→ **Exercise aim**: From the entries below, copy every line where the string "Verb" appears.

→ **Data provided**:
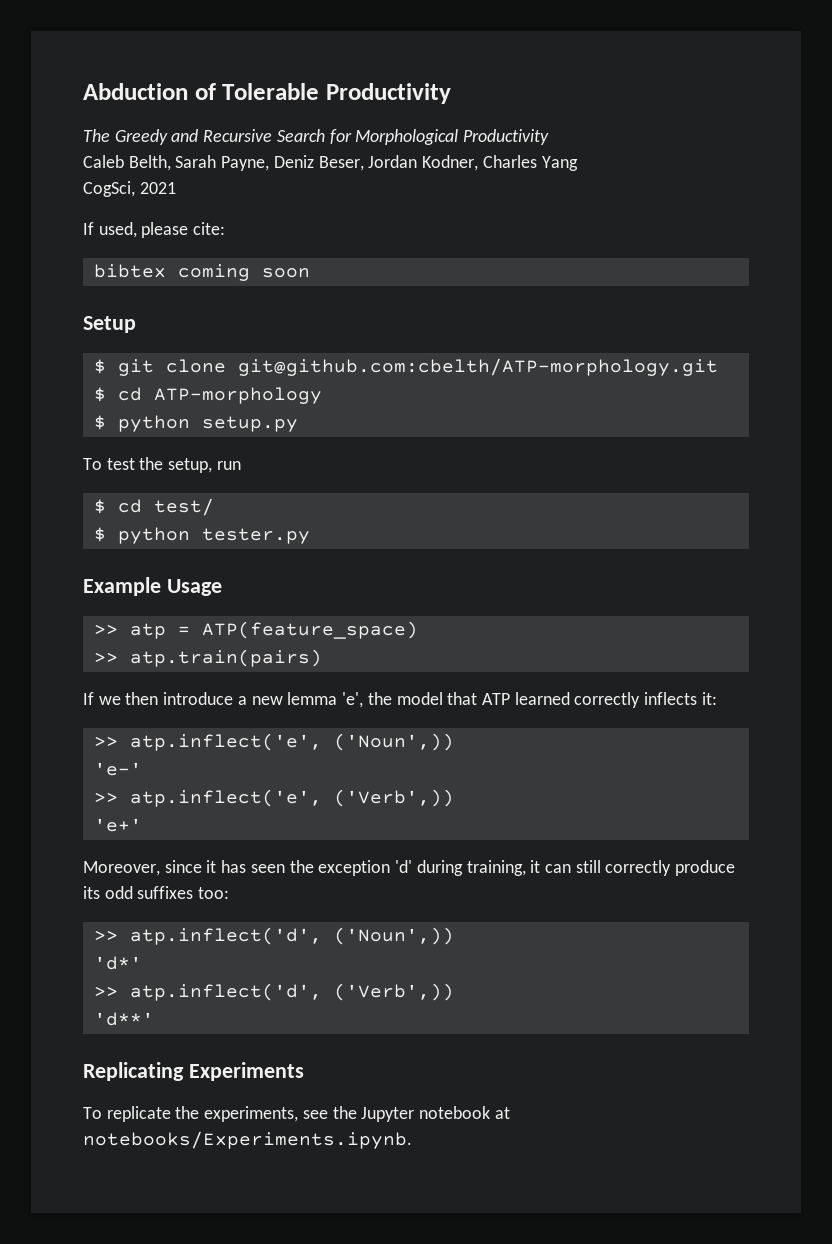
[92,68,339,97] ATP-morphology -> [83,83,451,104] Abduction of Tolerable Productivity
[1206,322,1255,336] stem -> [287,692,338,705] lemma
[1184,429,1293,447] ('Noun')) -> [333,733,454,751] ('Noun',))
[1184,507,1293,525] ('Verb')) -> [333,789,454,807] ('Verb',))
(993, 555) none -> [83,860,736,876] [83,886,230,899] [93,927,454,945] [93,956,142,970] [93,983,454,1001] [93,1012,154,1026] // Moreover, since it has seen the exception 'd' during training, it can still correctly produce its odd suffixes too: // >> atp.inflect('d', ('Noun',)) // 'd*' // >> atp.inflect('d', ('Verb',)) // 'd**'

→ **Exercise output**:
[1184,507,1293,525] ('Verb')) -> [333,789,454,807] ('Verb',))
(993, 555) none -> [83,860,736,876] [83,886,230,899] [93,927,454,945] [93,956,142,970] [93,983,454,1001] [93,1012,154,1026] // Moreover, since it has seen the exception 'd' during training, it can still correctly produce its odd suffixes too: // >> atp.inflect('d', ('Noun',)) // 'd*' // >> atp.inflect('d', ('Verb',)) // 'd**'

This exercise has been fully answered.